(Stored records)
┌──

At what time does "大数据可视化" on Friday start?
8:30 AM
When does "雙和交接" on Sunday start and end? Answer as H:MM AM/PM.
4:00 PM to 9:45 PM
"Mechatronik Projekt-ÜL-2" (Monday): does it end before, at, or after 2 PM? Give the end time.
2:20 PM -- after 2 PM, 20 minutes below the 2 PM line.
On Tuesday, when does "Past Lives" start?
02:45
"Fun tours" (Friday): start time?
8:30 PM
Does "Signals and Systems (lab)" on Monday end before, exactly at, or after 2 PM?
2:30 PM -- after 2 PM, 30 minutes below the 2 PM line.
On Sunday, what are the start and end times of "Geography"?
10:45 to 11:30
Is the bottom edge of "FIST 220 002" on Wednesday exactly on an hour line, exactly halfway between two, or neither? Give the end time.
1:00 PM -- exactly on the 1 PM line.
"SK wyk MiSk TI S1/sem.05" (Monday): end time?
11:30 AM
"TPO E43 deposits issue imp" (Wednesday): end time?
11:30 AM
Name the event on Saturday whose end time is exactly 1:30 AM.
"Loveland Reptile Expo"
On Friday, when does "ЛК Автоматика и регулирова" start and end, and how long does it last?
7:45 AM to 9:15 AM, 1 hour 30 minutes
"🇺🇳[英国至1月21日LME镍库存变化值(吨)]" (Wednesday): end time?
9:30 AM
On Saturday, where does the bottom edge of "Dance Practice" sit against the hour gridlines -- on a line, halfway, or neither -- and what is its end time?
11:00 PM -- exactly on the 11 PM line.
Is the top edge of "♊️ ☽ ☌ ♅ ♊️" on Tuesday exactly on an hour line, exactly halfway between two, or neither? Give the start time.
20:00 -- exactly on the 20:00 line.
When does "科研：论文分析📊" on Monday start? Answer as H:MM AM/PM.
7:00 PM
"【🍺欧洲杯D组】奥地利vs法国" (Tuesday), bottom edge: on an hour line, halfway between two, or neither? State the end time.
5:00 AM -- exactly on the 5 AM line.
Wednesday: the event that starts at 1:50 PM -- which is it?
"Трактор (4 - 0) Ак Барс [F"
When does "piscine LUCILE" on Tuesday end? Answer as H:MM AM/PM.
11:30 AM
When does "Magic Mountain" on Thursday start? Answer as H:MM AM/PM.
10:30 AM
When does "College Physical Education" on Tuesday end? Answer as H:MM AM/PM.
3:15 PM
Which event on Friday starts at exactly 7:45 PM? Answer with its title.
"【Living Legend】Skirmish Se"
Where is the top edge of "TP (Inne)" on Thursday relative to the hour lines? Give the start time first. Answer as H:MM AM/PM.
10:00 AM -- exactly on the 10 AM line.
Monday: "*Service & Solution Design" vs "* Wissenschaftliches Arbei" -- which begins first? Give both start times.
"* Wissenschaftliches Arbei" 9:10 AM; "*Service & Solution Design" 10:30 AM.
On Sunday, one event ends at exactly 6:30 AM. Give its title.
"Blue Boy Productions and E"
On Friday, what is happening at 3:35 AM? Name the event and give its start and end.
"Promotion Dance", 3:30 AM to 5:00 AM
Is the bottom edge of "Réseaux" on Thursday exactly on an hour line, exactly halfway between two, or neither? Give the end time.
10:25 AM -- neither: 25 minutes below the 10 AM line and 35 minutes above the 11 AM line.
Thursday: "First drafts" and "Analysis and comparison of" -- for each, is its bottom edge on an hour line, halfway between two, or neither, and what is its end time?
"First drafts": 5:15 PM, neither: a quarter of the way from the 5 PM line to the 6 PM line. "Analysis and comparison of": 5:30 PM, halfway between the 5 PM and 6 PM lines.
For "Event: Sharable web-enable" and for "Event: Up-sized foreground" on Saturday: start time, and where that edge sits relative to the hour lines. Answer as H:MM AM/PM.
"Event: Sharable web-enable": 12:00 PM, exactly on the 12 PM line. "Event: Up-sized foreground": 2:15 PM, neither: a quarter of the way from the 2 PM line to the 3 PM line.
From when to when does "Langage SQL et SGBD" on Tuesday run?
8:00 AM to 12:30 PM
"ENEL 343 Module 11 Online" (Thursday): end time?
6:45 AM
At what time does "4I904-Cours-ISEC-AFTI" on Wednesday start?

└──

Exercise — Copy the records above word for word, from the line with "both start times." up to and including the line with "AM to 5:00 AM".

Correct result —
Monday: "*Service & Solution Design" vs "* Wissenschaftliches Arbei" -- which begins first? Give both start times.
"* Wissenschaftliches Arbei" 9:10 AM; "*Service & Solution Design" 10:30 AM.
On Sunday, one event ends at exactly 6:30 AM. Give its title.
"Blue Boy Productions and E"
On Friday, what is happening at 3:35 AM? Name the event and give its start and end.
"Promotion Dance", 3:30 AM to 5:00 AM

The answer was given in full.